I had stopped reading selfishly, for myself, and was in danger of going against everything Years of Reading is about.

I knew that I just wanted to read The Trick To Time without distraction.  I loved Kit’s previous novel, the astounding My Name Is Leon, and the premise of this one, ” If you lost the love of your life, what would you do to live again” sounded perfect for me.

Quite simply,  I loved The Trick to Time so much, I needed to tell everyone about it.

The Trick to Time is the story of Mona and William.  Mona, a young Irish woman on moving to Birmingham in the 1970’s, meets and falls in love with William, a young Irish man.  Together they live and love, decide to get married and tentatively navigate their way through their new life together.  Mona has had a good relationship with her father, after having lost her mother to cancer as a young girl, and William, initially evasive about his family, is determined that he will be a better father than his alcoholic Dad was to him. Kit masterfully details the day-to-day realities of life for a young married couple in the 1970’s, where three day working weeks were a reality, and there always had to be a supply of coins to feed the gas meter. As Mona and William’s story develops, we also see how the world around them is becoming increasingly hostile to Irish people following a spate of bombings.

The narrative switches between Mona’s younger life, and where she finds herself now.  Mona is alone, living in a block of flats in a nondescript seaside town in Kent.  Her days, and often nights, are filled with making dolls and their outfits for a shop she has in the town.  She thrives on imaginatively sourcing and creating outfits for the dolls she makes.  Aside from her bespoke dolls, Mona has also created a place where women who have lost babies come, to ask for the baby they have lost to be made for them.  Mona works with a local carpenter to create the dolls which weigh and feel like the children they have lost.  The dolls are given to the bereaved women, who tell Mona the story of what their children would have become, and with Mona’s guidance, they learn to accept what has happened.

How has Mona arrived at this point in her life, no longer with William or living in Birmingham?  The novel moves backwards and forwards, filling in the missing chapters of their life, revealing the twists and turns and overwhelming tragedy that has led Mona to this place.

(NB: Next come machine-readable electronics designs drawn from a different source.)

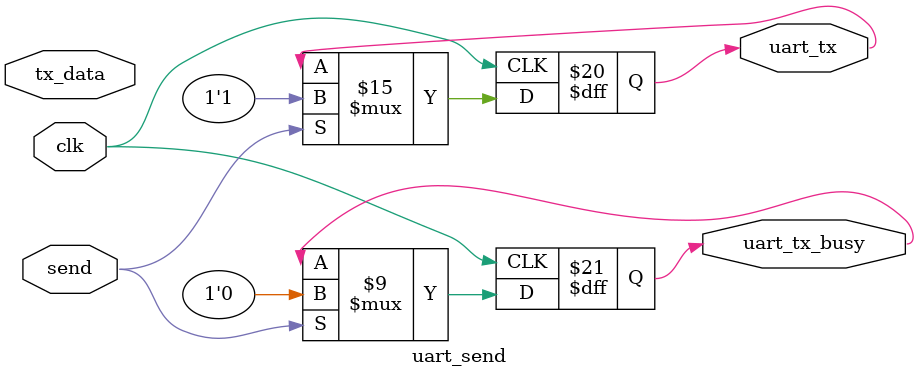
<source format=v>
module uart_send #(
    parameter BAUD_RATE = 115200
    )(
    input             clk,
    input       [7:0] tx_data,
    input             send,
    output  reg       uart_tx,
    output  reg       uart_tx_busy
    );
    // localparams
    localparam UART_PERIOD = 1000000000/BAUD_RATE;   // nS
    // each clock, trigger the task. Only if send == 1'b1
    always @(posedge clk) begin
        if (send) begin
            task_uart_tx;
        end
    end
    // task
    task task_uart_tx;
        reg [9:0] tx_buffer;    // output buffer
        integer tx_cnt;         // counter
        // task
        begin
            #(1);                                   // delay FTW
            uart_tx_busy = 1'b1;                    //
            uart_tx      = 1'b1;                    // idle
            tx_buffer    = {1'b1, tx_data, 1'b0};   // extend data
            for(tx_cnt = 0; tx_cnt < 10; tx_cnt = tx_cnt + 1) begin
                #(UART_PERIOD);
                uart_tx = tx_buffer[tx_cnt];
            end
            uart_tx_busy = 1'b0;
        end
    endtask
endmodule
</source>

Mona is now approaching 60, and she starts to question herself and the choices she has made – we see her struggling to decide whether she should finally move on from William.  Mona makes tentative steps to get to know a seemingly sophisticated neighbour called Karl, but her heart never really seems to be in it. As Mona decides whether or not she should get to know Karl better, she discovers that appearances can be deceptive.  It is apparent that we all have our frailties and faults, our fears and resentments as we attempt to determine our place in the ever-changing and unfamiliar world.

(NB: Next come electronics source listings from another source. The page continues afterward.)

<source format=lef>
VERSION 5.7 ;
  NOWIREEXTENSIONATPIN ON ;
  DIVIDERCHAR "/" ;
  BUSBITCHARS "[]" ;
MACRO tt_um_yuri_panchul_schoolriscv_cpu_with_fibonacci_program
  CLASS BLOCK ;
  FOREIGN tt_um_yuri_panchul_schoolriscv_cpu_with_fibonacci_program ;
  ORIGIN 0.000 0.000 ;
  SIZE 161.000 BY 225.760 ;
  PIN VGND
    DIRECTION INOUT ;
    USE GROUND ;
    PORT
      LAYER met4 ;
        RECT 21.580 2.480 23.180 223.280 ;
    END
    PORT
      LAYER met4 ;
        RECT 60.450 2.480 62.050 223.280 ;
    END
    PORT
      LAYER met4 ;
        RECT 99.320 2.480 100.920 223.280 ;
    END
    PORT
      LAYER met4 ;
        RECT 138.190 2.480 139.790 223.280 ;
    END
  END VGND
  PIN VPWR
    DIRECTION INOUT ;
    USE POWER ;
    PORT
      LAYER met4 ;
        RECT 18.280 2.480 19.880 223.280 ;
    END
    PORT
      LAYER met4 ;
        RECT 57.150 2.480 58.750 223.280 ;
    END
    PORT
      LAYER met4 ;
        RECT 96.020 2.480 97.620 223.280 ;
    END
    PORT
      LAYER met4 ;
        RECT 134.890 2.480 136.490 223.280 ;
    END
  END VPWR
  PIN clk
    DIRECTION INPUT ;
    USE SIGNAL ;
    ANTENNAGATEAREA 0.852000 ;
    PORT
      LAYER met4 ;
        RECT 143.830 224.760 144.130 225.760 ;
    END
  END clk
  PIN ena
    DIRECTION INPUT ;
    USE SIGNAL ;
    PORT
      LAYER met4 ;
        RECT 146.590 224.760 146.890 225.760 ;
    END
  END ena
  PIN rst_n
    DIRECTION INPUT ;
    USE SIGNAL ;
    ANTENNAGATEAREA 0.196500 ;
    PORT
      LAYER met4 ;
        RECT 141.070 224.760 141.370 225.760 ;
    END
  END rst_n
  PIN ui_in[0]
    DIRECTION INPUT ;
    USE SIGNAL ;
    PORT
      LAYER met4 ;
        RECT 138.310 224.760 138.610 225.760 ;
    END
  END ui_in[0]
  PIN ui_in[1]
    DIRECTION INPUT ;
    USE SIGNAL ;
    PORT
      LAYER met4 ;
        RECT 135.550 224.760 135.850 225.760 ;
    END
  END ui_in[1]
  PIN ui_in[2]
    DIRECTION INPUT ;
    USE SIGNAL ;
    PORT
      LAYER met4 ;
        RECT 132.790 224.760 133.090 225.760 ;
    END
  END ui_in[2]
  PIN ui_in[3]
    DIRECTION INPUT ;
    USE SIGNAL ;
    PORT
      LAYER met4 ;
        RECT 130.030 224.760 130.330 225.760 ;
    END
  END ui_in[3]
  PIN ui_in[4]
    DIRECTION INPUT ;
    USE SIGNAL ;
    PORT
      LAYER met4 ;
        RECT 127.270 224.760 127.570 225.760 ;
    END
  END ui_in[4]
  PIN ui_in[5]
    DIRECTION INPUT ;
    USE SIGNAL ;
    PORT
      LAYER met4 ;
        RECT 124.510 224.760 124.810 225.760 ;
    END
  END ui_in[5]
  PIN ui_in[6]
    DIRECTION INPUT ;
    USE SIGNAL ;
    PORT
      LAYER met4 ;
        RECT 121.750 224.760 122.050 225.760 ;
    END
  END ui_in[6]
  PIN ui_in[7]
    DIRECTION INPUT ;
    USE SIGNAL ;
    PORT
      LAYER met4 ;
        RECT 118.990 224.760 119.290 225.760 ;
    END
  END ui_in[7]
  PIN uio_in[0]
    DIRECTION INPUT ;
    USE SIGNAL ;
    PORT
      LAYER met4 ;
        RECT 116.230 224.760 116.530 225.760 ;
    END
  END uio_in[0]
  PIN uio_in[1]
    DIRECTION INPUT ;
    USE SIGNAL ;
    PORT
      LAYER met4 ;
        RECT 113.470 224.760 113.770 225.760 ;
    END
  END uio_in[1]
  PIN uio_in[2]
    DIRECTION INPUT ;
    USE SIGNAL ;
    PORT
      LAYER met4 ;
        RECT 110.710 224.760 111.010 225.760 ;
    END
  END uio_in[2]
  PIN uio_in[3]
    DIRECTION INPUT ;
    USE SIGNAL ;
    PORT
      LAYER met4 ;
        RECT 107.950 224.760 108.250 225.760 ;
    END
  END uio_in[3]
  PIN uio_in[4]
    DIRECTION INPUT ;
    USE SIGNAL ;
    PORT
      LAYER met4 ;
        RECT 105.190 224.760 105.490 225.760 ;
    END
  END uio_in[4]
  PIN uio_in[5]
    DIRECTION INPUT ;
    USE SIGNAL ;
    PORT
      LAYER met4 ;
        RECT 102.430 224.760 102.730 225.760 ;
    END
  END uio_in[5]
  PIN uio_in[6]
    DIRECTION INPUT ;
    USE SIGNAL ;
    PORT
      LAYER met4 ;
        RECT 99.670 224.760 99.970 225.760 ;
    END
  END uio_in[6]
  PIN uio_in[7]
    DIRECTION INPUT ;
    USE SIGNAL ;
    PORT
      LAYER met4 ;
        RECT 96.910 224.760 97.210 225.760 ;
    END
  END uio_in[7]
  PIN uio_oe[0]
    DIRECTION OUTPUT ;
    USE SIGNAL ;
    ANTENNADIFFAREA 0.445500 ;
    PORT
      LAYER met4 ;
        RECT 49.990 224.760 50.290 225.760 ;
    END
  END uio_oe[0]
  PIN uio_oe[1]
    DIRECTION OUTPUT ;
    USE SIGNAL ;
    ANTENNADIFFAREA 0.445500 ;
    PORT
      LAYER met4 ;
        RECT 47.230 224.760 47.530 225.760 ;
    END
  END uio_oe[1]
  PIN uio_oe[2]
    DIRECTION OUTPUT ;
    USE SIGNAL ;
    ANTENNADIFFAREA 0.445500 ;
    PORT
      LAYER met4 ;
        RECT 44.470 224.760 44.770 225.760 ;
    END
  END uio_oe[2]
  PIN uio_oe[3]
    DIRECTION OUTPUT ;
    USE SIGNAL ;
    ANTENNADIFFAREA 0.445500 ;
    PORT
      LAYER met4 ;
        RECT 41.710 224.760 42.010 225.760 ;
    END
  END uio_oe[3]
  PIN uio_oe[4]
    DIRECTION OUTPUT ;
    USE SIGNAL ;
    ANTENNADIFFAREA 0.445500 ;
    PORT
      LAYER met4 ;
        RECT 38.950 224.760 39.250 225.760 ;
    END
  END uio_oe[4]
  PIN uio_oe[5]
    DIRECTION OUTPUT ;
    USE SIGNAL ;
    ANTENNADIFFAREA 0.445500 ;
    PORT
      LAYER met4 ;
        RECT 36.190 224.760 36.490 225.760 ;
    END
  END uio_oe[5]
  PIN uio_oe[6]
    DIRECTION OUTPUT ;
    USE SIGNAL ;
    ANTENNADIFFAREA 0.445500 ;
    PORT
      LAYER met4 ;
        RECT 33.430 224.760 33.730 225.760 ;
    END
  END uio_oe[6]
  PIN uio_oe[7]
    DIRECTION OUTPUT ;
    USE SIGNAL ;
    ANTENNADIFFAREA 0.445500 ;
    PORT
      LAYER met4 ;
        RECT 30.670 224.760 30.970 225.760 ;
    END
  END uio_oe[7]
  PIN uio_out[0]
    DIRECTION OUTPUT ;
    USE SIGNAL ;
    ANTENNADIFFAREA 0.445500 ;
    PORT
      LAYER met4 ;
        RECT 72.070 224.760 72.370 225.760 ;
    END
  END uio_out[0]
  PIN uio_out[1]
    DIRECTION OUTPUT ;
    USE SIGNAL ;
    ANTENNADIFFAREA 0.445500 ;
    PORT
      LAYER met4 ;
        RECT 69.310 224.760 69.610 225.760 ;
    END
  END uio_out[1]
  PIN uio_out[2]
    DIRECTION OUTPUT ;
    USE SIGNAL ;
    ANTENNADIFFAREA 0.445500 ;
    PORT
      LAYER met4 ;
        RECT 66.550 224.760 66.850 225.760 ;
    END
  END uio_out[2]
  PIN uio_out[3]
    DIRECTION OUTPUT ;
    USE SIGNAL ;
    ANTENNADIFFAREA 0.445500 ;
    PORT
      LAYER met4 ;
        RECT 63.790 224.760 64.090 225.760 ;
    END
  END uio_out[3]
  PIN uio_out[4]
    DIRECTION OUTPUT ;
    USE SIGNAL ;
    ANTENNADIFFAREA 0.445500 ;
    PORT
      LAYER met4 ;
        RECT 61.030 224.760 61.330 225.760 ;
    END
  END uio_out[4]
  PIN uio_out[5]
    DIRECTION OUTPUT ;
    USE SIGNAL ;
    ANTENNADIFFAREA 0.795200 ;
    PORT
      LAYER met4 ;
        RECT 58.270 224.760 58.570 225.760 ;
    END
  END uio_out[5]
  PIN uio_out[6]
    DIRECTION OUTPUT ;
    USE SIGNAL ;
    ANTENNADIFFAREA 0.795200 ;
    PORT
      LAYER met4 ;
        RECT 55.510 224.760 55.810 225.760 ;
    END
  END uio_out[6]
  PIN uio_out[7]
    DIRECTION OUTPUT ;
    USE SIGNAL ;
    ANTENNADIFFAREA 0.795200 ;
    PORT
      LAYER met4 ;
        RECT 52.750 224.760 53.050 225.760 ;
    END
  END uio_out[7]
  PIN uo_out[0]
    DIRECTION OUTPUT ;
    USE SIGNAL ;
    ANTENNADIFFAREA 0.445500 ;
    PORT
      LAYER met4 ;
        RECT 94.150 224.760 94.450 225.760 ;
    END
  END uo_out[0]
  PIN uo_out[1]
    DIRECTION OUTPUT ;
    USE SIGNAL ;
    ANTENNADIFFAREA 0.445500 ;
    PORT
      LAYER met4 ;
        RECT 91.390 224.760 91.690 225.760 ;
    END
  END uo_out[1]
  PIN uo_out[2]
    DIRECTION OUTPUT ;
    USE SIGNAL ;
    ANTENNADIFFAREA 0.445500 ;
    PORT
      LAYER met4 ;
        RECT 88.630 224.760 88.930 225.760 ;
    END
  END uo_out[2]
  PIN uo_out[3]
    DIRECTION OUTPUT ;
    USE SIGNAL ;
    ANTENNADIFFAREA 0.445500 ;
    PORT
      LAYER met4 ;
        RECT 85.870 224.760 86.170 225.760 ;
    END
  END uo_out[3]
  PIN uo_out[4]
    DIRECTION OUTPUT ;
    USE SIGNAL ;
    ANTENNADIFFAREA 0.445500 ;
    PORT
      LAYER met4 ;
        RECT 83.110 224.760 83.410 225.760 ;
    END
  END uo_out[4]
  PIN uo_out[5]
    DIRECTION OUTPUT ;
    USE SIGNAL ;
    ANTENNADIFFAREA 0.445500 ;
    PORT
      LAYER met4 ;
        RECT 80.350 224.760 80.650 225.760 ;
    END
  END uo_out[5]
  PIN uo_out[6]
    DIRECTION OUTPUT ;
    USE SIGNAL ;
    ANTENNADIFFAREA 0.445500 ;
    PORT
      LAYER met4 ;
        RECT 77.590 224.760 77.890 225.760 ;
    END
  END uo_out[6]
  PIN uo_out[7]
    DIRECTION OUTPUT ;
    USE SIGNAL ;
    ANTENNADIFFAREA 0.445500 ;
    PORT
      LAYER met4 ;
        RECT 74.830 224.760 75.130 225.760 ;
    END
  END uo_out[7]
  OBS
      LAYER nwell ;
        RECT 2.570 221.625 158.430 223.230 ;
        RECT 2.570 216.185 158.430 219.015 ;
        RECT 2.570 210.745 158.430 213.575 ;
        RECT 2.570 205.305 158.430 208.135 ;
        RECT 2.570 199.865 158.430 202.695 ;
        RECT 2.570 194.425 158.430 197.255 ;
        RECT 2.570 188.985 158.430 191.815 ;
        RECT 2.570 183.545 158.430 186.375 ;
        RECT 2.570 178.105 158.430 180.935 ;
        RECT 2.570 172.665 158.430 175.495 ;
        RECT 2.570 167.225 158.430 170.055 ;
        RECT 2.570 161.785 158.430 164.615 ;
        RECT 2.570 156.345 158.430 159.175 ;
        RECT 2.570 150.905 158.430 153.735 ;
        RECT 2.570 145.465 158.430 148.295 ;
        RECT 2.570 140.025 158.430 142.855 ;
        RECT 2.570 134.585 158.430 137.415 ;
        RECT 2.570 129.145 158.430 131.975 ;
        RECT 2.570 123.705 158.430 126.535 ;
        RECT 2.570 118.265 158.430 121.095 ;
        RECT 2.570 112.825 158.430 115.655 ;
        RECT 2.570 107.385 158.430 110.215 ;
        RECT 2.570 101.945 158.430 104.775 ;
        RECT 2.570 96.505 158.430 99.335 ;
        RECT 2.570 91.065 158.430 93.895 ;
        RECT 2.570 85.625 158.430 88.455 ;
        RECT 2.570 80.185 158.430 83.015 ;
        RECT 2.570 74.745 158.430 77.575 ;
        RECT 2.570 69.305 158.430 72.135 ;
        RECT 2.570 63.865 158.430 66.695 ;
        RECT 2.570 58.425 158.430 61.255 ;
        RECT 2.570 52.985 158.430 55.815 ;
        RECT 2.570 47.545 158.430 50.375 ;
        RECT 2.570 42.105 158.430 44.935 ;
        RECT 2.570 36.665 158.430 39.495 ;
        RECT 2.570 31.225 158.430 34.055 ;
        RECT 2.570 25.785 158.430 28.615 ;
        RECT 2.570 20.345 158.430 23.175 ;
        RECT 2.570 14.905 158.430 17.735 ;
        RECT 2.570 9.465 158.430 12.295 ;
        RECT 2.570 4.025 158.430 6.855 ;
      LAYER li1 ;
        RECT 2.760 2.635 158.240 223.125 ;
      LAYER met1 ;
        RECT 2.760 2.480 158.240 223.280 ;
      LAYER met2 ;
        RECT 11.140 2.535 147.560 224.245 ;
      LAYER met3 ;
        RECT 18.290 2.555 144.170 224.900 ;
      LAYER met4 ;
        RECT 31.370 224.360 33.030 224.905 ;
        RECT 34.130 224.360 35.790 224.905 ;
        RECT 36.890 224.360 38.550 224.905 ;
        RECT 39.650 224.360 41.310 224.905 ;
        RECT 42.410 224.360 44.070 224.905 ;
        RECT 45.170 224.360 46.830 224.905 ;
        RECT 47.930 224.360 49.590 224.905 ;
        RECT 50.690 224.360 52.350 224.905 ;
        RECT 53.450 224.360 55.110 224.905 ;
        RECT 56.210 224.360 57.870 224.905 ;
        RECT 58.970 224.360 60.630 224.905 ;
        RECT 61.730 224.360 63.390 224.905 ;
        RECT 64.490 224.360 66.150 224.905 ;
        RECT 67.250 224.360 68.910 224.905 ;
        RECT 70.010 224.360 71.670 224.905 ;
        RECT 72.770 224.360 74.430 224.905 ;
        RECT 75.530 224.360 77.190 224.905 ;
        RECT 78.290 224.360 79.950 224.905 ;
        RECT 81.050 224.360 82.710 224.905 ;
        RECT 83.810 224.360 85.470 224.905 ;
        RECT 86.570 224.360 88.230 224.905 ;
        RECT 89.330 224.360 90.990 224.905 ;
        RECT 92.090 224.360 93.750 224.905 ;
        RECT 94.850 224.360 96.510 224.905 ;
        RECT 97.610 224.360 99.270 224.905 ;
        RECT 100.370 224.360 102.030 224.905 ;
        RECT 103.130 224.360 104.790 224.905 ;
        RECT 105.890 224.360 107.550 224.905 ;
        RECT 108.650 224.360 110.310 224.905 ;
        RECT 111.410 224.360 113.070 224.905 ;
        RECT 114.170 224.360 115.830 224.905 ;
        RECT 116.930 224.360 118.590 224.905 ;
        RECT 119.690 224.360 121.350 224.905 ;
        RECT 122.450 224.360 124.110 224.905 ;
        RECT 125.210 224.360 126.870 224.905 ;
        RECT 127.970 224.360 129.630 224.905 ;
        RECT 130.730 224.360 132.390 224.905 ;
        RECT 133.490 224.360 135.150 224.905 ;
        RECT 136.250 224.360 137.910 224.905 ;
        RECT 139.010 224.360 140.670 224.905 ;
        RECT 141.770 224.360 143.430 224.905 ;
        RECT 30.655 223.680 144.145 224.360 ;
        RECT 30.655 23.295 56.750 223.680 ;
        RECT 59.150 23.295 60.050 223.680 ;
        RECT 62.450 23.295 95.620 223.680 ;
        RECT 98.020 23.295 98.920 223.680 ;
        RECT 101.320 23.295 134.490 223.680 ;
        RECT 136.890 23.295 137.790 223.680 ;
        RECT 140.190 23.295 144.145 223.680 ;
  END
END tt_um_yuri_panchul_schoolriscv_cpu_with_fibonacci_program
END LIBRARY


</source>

The novel is so exquisitely written, often very understated, but is filled with an overwhelming emotional power that draws you in and absorbs you completely.  Mona is a woman of immense strength, tenderness and resilience which means she spends the majority of her time ensuring everyone else is looked after, whilst constantly suppressing her own emotions. She has had no other choice but to keep soldiering on, and has never had the luxury of time to herself to be able to process and recover from what she has had to endure.

Mona comes to the realisation that she is tired of always having to survive, of living a life she has not chosen, and the final chapters of The Trick To Time show how she starts to take charge of her future.  She longs to return to Ireland, to finally go home, and her choice means that she also has to decide if she has the strength to find William and bring him back with her.

The Trick to Time is a beautiful, haunting and elegiac novel.  It shows us that although love is what we all need and strive for, that grief is just as important and needs to have a voice for us to be able to deal with it.

This novel will stay with you long after you have read it, as will Mona and William, whose story is testament to the compelling power of love.